- Exercise input -
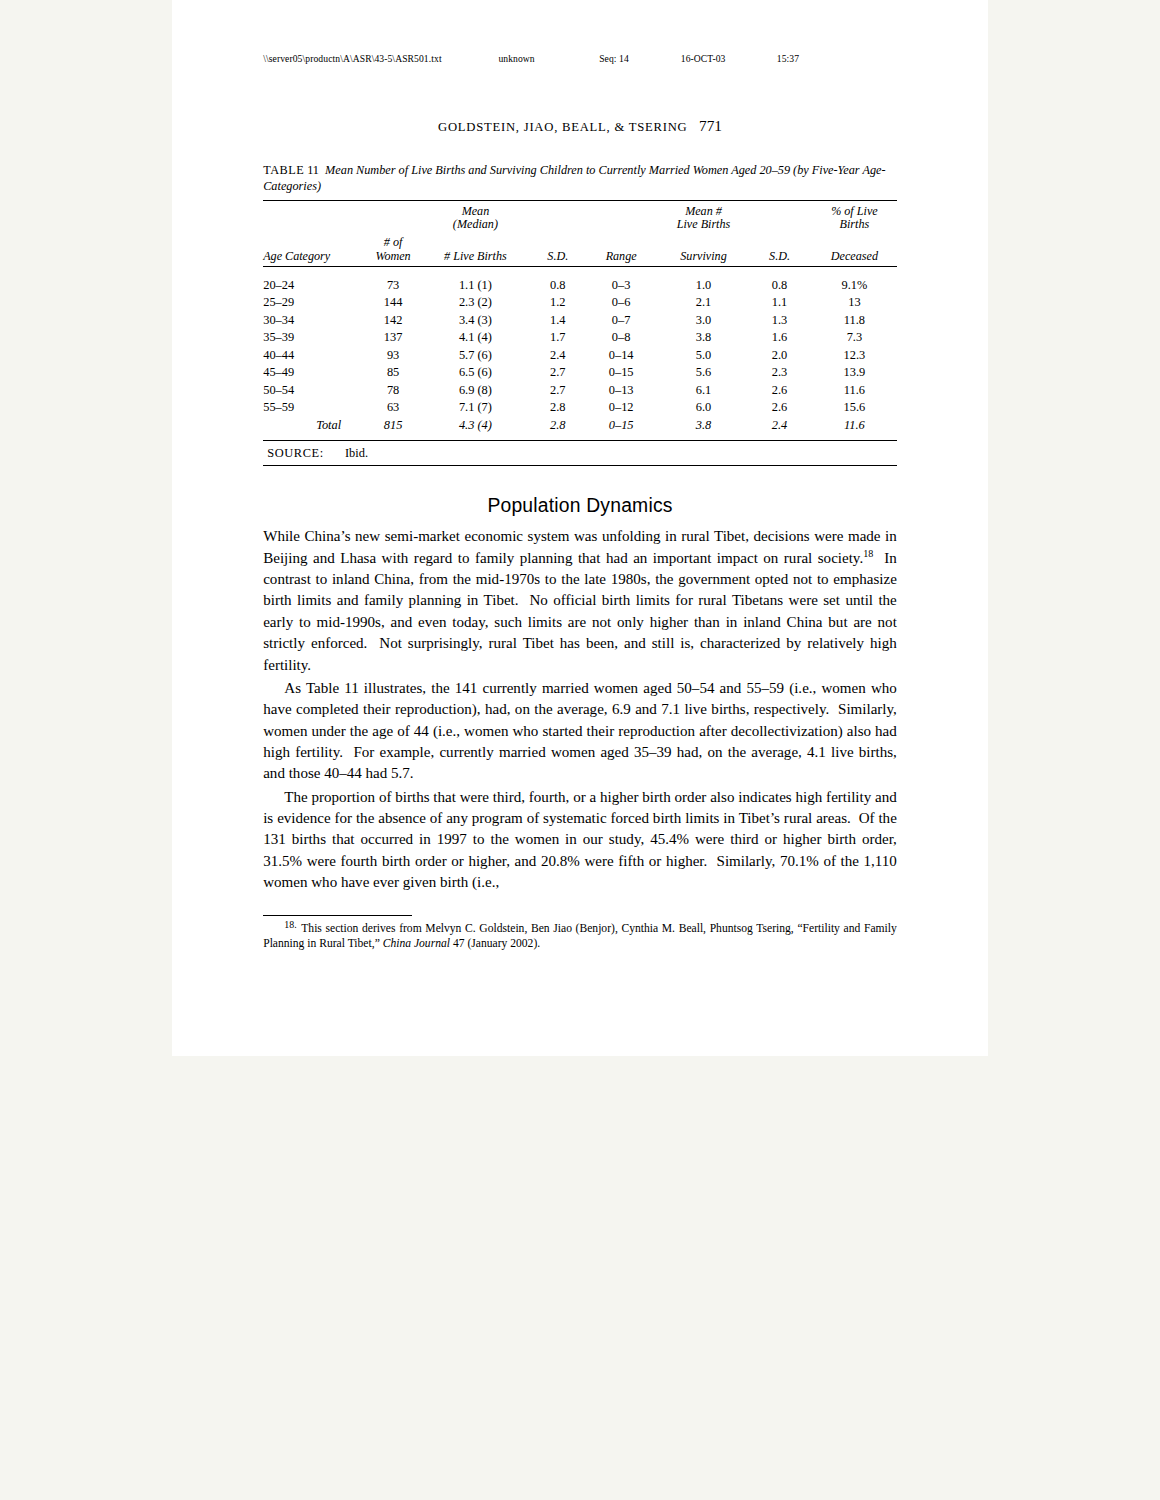\\server05\productn\A\ASR\43-5\ASR501.txt unknown Seq: 1416-OCT-0315:37
GOLDSTEIN, JIAO, BEALL, & TSERING771
TABLE 11 Mean Number of Live Births and Surviving Children to Currently Married Women Aged 20–59 (by Five-Year Age-Categories)
| | | Mean (Median) | | | Mean # Live Births | | % of Live Births |
| --- | --- | --- | --- | --- | --- | --- | --- |
| Age Category | # of Women | # Live Births | S.D. | Range | Surviving | S.D. | Deceased |
| 20–24 | 73 | 1.1 (1) | 0.8 | 0–3 | 1.0 | 0.8 | 9.1% |
| 25–29 | 144 | 2.3 (2) | 1.2 | 0–6 | 2.1 | 1.1 | 13 |
| 30–34 | 142 | 3.4 (3) | 1.4 | 0–7 | 3.0 | 1.3 | 11.8 |
| 35–39 | 137 | 4.1 (4) | 1.7 | 0–8 | 3.8 | 1.6 | 7.3 |
| 40–44 | 93 | 5.7 (6) | 2.4 | 0–14 | 5.0 | 2.0 | 12.3 |
| 45–49 | 85 | 6.5 (6) | 2.7 | 0–15 | 5.6 | 2.3 | 13.9 |
| 50–54 | 78 | 6.9 (8) | 2.7 | 0–13 | 6.1 | 2.6 | 11.6 |
| 55–59 | 63 | 7.1 (7) | 2.8 | 0–12 | 6.0 | 2.6 | 15.6 |
| Total | 815 | 4.3 (4) | 2.8 | 0–15 | 3.8 | 2.4 | 11.6 |
| SOURCE: Ibid. |
Population Dynamics
While China’s new semi-market economic system was unfolding in rural Tibet, decisions were made in Beijing and Lhasa with regard to family planning that had an important impact on rural society.18 In contrast to inland China, from the mid-1970s to the late 1980s, the government opted not to emphasize birth limits and family planning in Tibet. No official birth limits for rural Tibetans were set until the early to mid-1990s, and even today, such limits are not only higher than in inland China but are not strictly enforced. Not surprisingly, rural Tibet has been, and still is, characterized by relatively high fertility.
As Table 11 illustrates, the 141 currently married women aged 50–54 and 55–59 (i.e., women who have completed their reproduction), had, on the average, 6.9 and 7.1 live births, respectively. Similarly, women under the age of 44 (i.e., women who started their reproduction after decollectivization) also had high fertility. For example, currently married women aged 35–39 had, on the average, 4.1 live births, and those 40–44 had 5.7.
The proportion of births that were third, fourth, or a higher birth order also indicates high fertility and is evidence for the absence of any program of systematic forced birth limits in Tibet’s rural areas. Of the 131 births that occurred in 1997 to the women in our study, 45.4% were third or higher birth order, 31.5% were fourth birth order or higher, and 20.8% were fifth or higher. Similarly, 70.1% of the 1,110 women who have ever given birth (i.e.,
18. This section derives from Melvyn C. Goldstein, Ben Jiao (Benjor), Cynthia M. Beall, Phuntsog Tsering, “Fertility and Family Planning in Rural Tibet,” China Journal 47 (January 2002).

- Your task -
Copy out every line from the records that has the word "Tibet".

- Response for this exercise -
While China’s new semi-market economic system was unfolding in rural Tibet, decisions were made in Beijing and Lhasa with regard to family planning that had an important impact on rural society.18 In contrast to inland China, from the mid-1970s to the late 1980s, the government opted not to emphasize birth limits and family planning in Tibet. No official birth limits for rural Tibetans were set until the early to mid-1990s, and even today, such limits are not only higher than in inland China but are not strictly enforced. Not surprisingly, rural Tibet has been, and still is, characterized by relatively high fertility.
The proportion of births that were third, fourth, or a higher birth order also indicates high fertility and is evidence for the absence of any program of systematic forced birth limits in Tibet’s rural areas. Of the 131 births that occurred in 1997 to the women in our study, 45.4% were third or higher birth order, 31.5% were fourth birth order or higher, and 20.8% were fifth or higher. Similarly, 70.1% of the 1,110 women who have ever given birth (i.e.,
18. This section derives from Melvyn C. Goldstein, Ben Jiao (Benjor), Cynthia M. Beall, Phuntsog Tsering, “Fertility and Family Planning in Rural Tibet,” China Journal 47 (January 2002).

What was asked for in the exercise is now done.